The output of the below program is 24. But I could not understand the behaviour of the function f1(parameters).
There is a recursive call of f1 in m1 nad m2. Considering m1 and m2 holding the function f1's stack. m1 stack will contain:
1]0,12,a 2]0,6,a 3]0,3,a 4]0,1,a 5]0,0,a
And m2 stack will contain:
1]13,12,a 2]20,6,a 3]24,3,a 4]26,1,a 5]27,0,a
What m1 and m2 values hold? please explain this behaviour of the recursive function.
#include <stdio.h>
main()
{
int i, n, m, b, x[25];
int f1(int, int, int j[25]);
for(i=0;i<25;i++) x[i] = i;
i=0; m = 24;
b=f1(i, m, x);
printf("res %d\n",b);
}
int f1( int p, int q, int a[25])
{
int m1,m2;
if (q==0)
return(a[p]);
else
{
m1 = f1 (p, q/2, a);
m2 = f1(p+q/2+1,q/2,a);
if(m1<m2)
return (m2);
else
return(m1);
}
}
Well, there are two points to understanding the code:
Uncovering the actual algorithm among the heaps of terrible C and
understanding the recursive function itself.

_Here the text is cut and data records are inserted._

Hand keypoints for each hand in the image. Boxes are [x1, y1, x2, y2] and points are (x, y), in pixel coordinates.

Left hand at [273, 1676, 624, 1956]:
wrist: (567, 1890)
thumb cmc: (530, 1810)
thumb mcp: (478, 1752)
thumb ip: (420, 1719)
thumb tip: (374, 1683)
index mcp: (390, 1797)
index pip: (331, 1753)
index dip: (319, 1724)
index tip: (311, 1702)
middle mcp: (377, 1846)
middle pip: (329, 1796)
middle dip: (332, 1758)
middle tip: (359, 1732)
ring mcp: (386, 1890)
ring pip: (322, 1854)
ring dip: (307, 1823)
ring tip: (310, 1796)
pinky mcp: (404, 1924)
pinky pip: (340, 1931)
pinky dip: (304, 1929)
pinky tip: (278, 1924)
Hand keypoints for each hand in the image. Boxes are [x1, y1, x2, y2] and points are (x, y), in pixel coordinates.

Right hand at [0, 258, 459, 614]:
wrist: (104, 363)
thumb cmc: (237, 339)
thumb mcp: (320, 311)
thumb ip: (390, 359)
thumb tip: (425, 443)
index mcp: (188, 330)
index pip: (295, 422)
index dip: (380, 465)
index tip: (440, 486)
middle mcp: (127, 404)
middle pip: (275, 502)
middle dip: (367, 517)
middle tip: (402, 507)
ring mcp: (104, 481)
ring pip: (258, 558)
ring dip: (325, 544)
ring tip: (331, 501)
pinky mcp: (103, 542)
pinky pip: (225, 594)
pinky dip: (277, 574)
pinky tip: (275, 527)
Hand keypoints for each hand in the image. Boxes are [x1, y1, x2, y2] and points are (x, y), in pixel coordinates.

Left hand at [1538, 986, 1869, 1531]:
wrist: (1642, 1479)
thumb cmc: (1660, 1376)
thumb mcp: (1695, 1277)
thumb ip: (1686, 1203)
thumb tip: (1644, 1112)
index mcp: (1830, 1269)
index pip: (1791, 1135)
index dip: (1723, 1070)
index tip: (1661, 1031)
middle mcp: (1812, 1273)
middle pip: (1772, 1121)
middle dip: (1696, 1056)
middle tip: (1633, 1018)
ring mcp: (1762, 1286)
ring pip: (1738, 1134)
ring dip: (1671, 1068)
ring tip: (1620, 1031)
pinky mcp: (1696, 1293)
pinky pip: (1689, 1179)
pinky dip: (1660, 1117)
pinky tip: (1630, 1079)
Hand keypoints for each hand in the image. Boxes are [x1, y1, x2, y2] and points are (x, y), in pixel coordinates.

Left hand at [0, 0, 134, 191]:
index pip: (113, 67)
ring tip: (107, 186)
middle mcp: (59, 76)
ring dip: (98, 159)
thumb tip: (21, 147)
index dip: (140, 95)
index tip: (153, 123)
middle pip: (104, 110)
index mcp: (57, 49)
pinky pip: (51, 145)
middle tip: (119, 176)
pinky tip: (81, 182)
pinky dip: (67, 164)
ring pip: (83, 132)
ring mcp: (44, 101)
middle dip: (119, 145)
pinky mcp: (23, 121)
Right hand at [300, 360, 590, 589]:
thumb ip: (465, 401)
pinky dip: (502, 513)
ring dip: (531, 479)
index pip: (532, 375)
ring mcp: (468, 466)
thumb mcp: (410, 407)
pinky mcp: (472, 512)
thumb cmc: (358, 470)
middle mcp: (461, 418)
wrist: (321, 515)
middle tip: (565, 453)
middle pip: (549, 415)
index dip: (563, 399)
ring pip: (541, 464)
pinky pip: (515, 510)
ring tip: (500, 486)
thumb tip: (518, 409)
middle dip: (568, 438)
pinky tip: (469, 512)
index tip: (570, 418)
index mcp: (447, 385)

What always helped me when trying to understand such code was to:
Clean up the C code. In this case it means:
Mentally tracing the initialization and rewriting to static initialization, so you see what the values look like:
int x[25] = { 0, 1, 2, 3, 4, 5, 6, 7, 8, 9, 10, 11, 12,
13, 14, 15, 16, 17, 18, 19, 20, 21, 22, 23, 24 };
Getting rid of the useless assignment to i and x so you have the initial call in plain sight.
Rewrite the function to mathematical notation, pseudocode or even human laguage.
f(p, q, array) = larger of f(p, q/2, array) and f(p+q/2+1, q/2, array)
if you continue a little bit further in using human language, you'll clearly see what is was supposed to do.
Now I said "was supposed to do" on purpose. The (p, q/2) and (p+q/2+1, q/2) look like the first and second half... except they are not.
The code is supposed to return 24, but it's totally wrong and the stacks quoted in the question actually prove it. The m2 stack contains as last point "f1(27, 0, a)" and that invocation is going to do a[27], but the array only has 25 elements! (by pure chance the memory above was probably 0-initialized, so it did return the 24, but if it was initialized by some debug pattern instead (I've seen 0xdeadbeef, 0xa5a5a5a5 and 0xcccccccc), it would return that).
In C it's by design (and C++ uses them everywhere) easiest to use half-open intervals. [start, one-past-end) or start+length, which convert to each other nicely. However here the function gets (start, length-1) and treats it inconsistently inside.
As a student, you have to be able to understand such code, because you'll meet lots of crappy unreadable bug ridden code that only works by accident in the wild. But if you ever present something like this, you will rightfully fail the exam.
Here you can't think of an m1 stack and an m2 stack as non-terminating calls to f1 result in an m1 and an m2 recursive call.
To analyze what's happening try it for a small value of p and q.
f1( 0, 1, a)
m1 = f1( 0, 0, a); /* q/2 == 1/2 == 0 */
/* q now 0 so return a[0] */
m2 = f1( 1, 0, a);
/* q now 0 so return a[1] */
overall result the larger of a[0] and a[1].
Now try it for f1( 0, 2, a) and so on, till you see what's happening.